> _À faire_:
Recopiez à l'identique le passage de l'extrait sur la gestion des arbres qui commence aux mots « Mais rassurez-vous, la », et arrêtez-vous après « travail d’artiste ! ».

Alors, comment les gérer ?
Il y a les arbres qui tombent tout seul, carrément déracinés, ou seulement amputés d’une grosse branche, en général au moins une fois par an : c’est la conséquence des tempêtes de vent qui agitent notre site assez régulièrement. En général nous trouvons des amis « bûcherons » pour régler le problème.
Il y a les arbres qui vont bien, grandissent tranquillement. Il faut parfois les élaguer pour limiter leur impact visuel.
Il y a les arbres vénérables, dont nous apprécions la présence et que nous contemplons souvent, comme dans l’allée Saint Martin. Il nous reste à ramasser les innombrables branches mortes tombées lors des tempêtes : nous apprécions quand des scouts sont là, à point, pour la corvée de bois !
Il y a « les mêmes » mais qui ont la mauvaise idée d’être plantés près d’un bâtiment, d’un câble électrique ou d’un fil téléphonique. Ils nous inquiètent… Deux solutions s’offrent à nous :
– un élagage qui diminue la prise au vent mais qui doit être fait régulièrement, avec un budget non négligeable.
– un abattage : cette décision est prise après avoir essayé d’évaluer le risque que l’arbre ne résiste pas à une tempête, et d’estimer les dégâts potentiels en cas de chute, ce qui n’est pas une science exacte ! C’est ce que nous avons fait cet hiver, en abattant deux tilleuls : celui planté par Lacordaire, qui a eu la mauvaise idée de le coincer entre la maison Lacordaire et l’église, dont la hauteur dépassait largement ces bâtiments, et un autre tilleul, planté lui aussi tout près de la maison, et plutôt envahissant pour les chambres des étages.
Mais rassurez-vous, la terrasse a encore des arbres pour vous accueillir sous leur ramure.
L’entreprise Baobab a géré ces abattages délicats avec dextérité, précision… et beauté ! J’aime regarder les cordistes évoluer dans les arbres et admirer leur travail en équipe pour trouver la meilleure solution à mettre en œuvre : du travail d’artiste !
“UN ARBRE, UNE MAISON”
Sr Geneviève op
Un « arbre de la liberté » à Chalais ?
Peut-être est-ce une légende ? Mais pour les moniales dominicaines qui habitent le lieu depuis 1963, ce tilleul proche de la Maison Lacordaire était bien un symbole de la flamme qui animait Lacordaire, le « refondateur » de l’Ordre Dominicain à Chalais au XIXème siècle.

> _Données étudiées_:
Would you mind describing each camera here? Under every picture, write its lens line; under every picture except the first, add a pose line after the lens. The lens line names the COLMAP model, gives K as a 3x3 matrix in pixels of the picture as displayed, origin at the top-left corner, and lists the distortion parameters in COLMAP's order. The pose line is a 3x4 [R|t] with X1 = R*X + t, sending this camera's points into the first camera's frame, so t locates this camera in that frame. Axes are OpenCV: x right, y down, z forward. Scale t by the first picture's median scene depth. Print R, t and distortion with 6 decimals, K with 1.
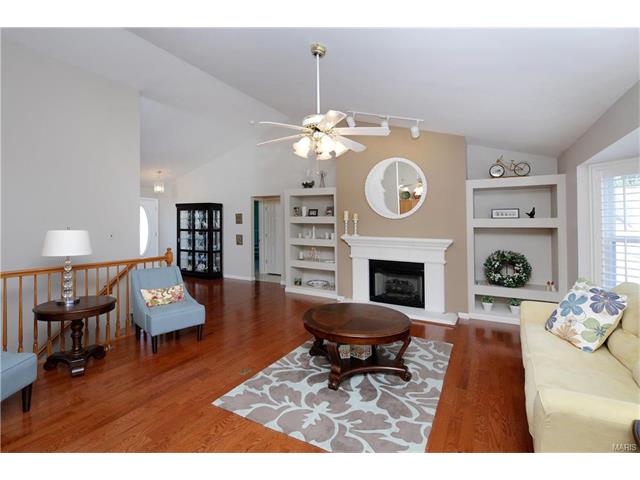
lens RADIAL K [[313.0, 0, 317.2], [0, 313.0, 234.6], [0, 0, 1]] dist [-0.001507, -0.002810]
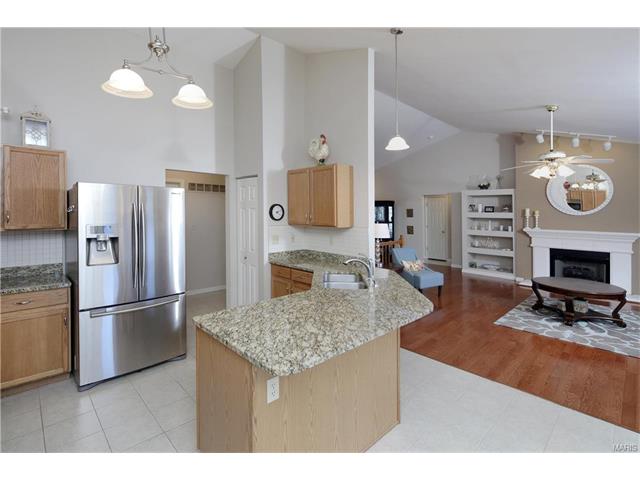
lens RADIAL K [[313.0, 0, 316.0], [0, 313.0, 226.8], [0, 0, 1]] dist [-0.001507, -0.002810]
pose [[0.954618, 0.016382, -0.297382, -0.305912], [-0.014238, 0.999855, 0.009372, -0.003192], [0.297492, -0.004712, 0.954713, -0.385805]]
* * *
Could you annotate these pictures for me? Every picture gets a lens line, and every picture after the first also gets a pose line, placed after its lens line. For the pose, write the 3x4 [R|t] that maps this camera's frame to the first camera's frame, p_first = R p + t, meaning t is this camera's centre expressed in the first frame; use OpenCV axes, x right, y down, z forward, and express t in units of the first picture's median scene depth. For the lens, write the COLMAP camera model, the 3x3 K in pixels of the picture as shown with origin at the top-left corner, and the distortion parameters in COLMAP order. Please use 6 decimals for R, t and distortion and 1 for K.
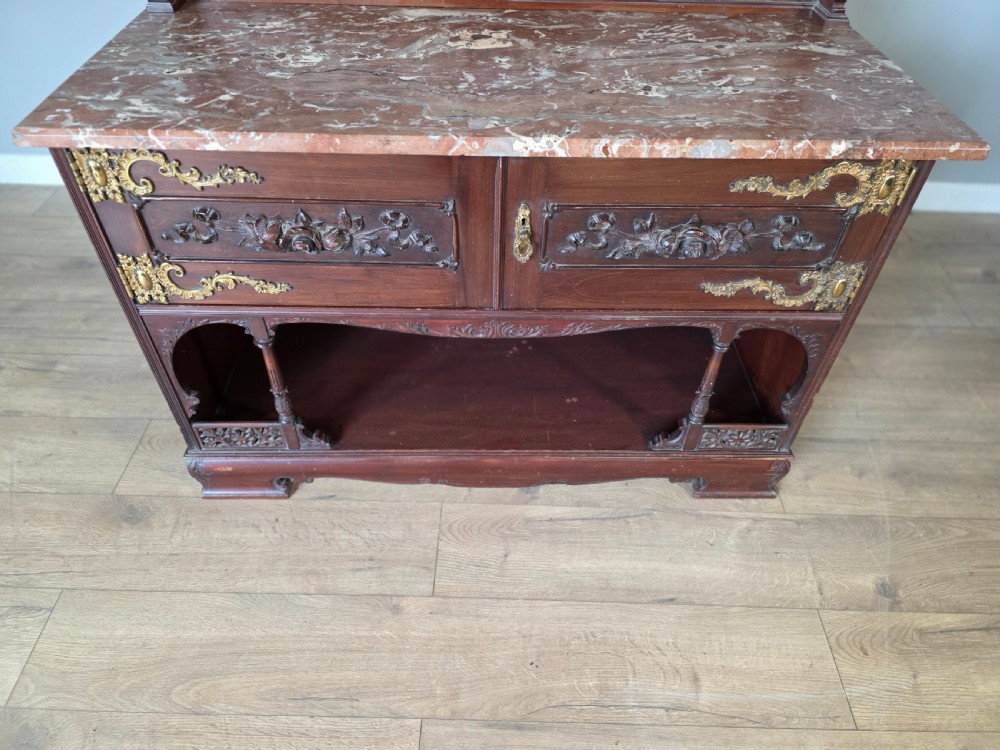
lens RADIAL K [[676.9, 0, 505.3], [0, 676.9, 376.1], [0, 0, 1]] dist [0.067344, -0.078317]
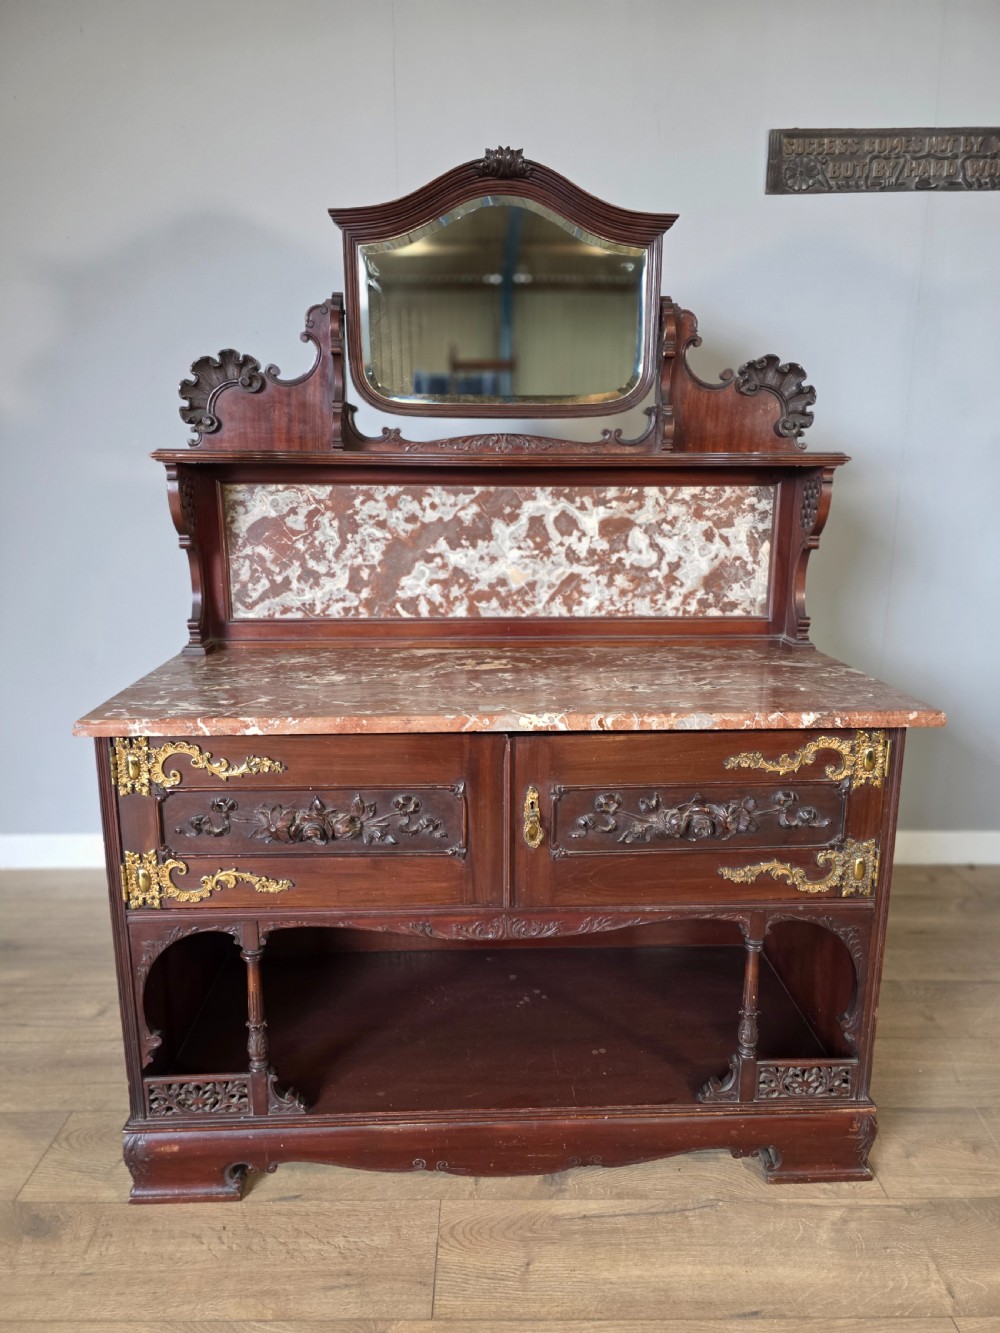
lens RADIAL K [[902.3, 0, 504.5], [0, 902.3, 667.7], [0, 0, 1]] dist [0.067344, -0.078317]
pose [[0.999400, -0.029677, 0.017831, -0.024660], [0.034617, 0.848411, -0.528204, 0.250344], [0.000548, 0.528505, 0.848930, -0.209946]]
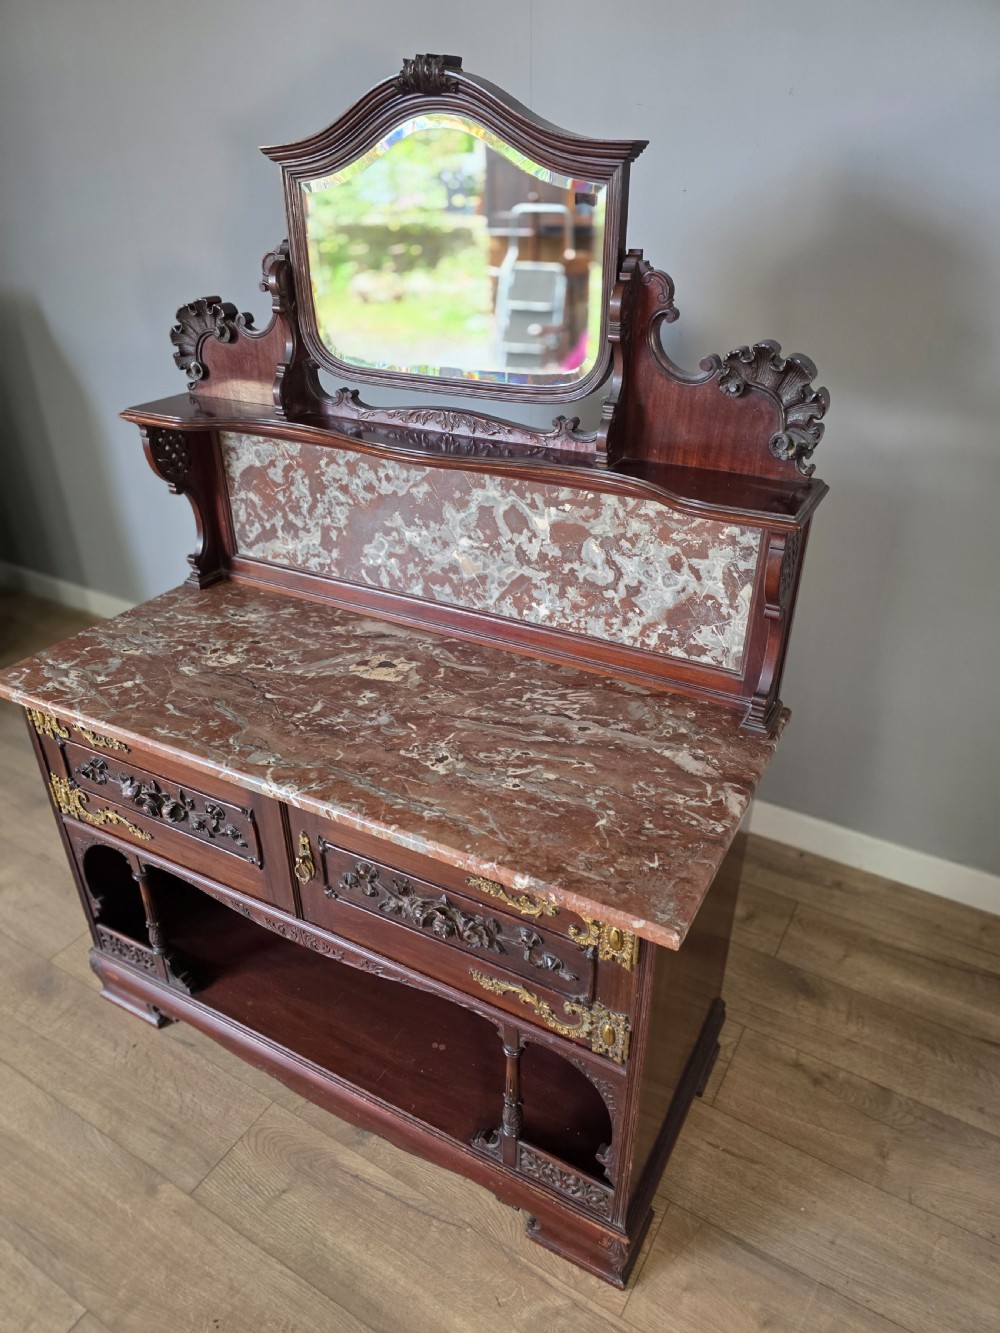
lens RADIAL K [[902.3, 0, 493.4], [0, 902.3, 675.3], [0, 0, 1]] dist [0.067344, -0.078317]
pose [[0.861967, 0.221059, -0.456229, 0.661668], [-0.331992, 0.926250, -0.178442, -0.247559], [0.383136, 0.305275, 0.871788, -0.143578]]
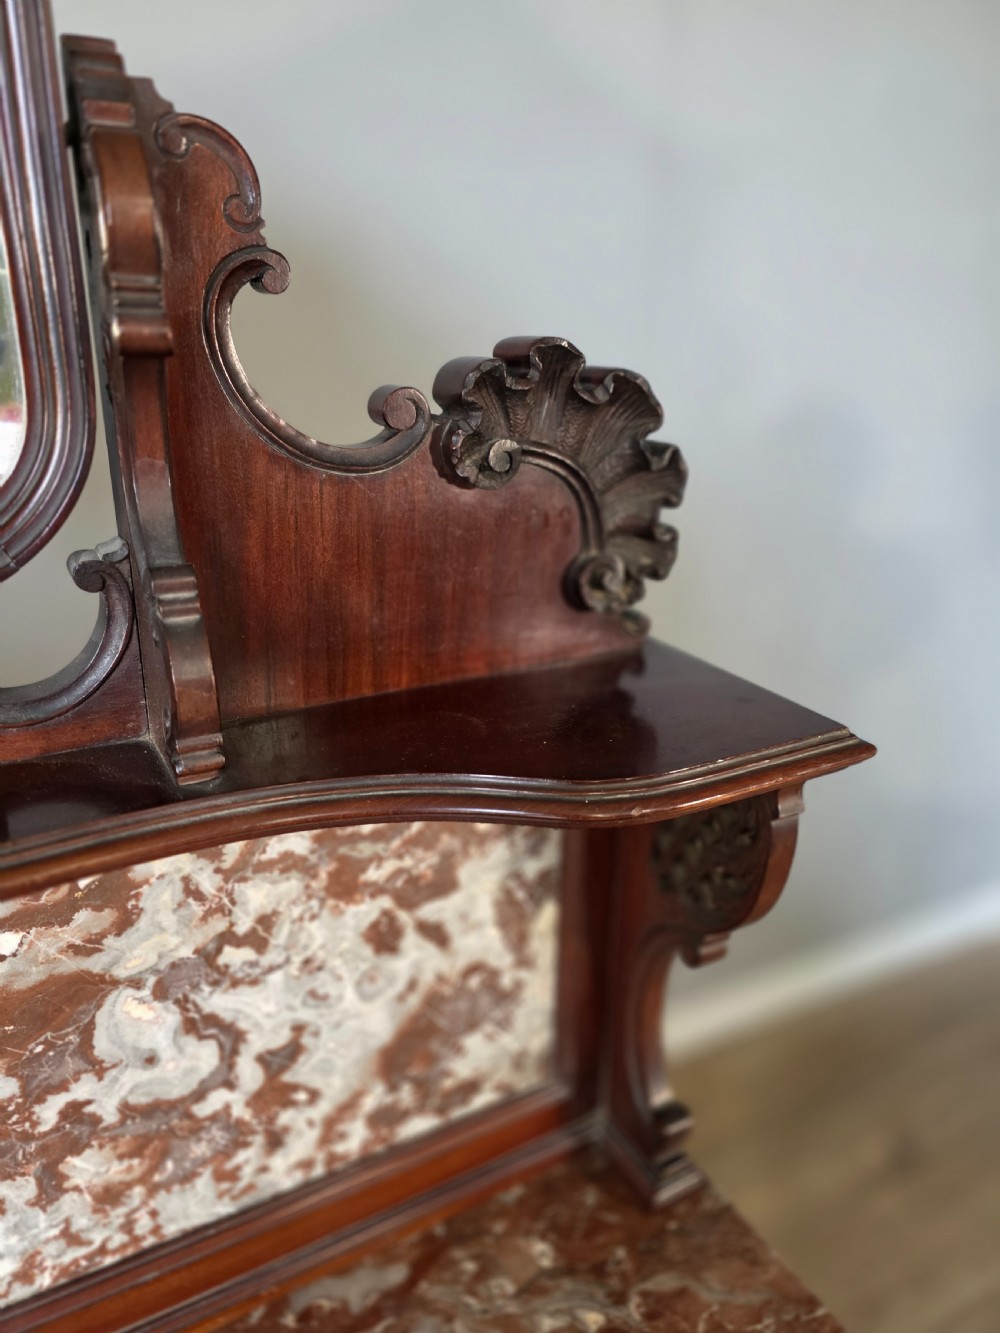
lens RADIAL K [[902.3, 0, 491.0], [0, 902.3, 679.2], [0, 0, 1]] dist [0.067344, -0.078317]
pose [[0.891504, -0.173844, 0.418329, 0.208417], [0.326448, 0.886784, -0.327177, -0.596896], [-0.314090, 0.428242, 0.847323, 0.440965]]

> _Résultat ci-dessous_:
Mais rassurez-vous, la terrasse a encore des arbres pour vous accueillir sous leur ramure.
L’entreprise Baobab a géré ces abattages délicats avec dextérité, précision… et beauté ! J’aime regarder les cordistes évoluer dans les arbres et admirer leur travail en équipe pour trouver la meilleure solution à mettre en œuvre : du travail d’artiste !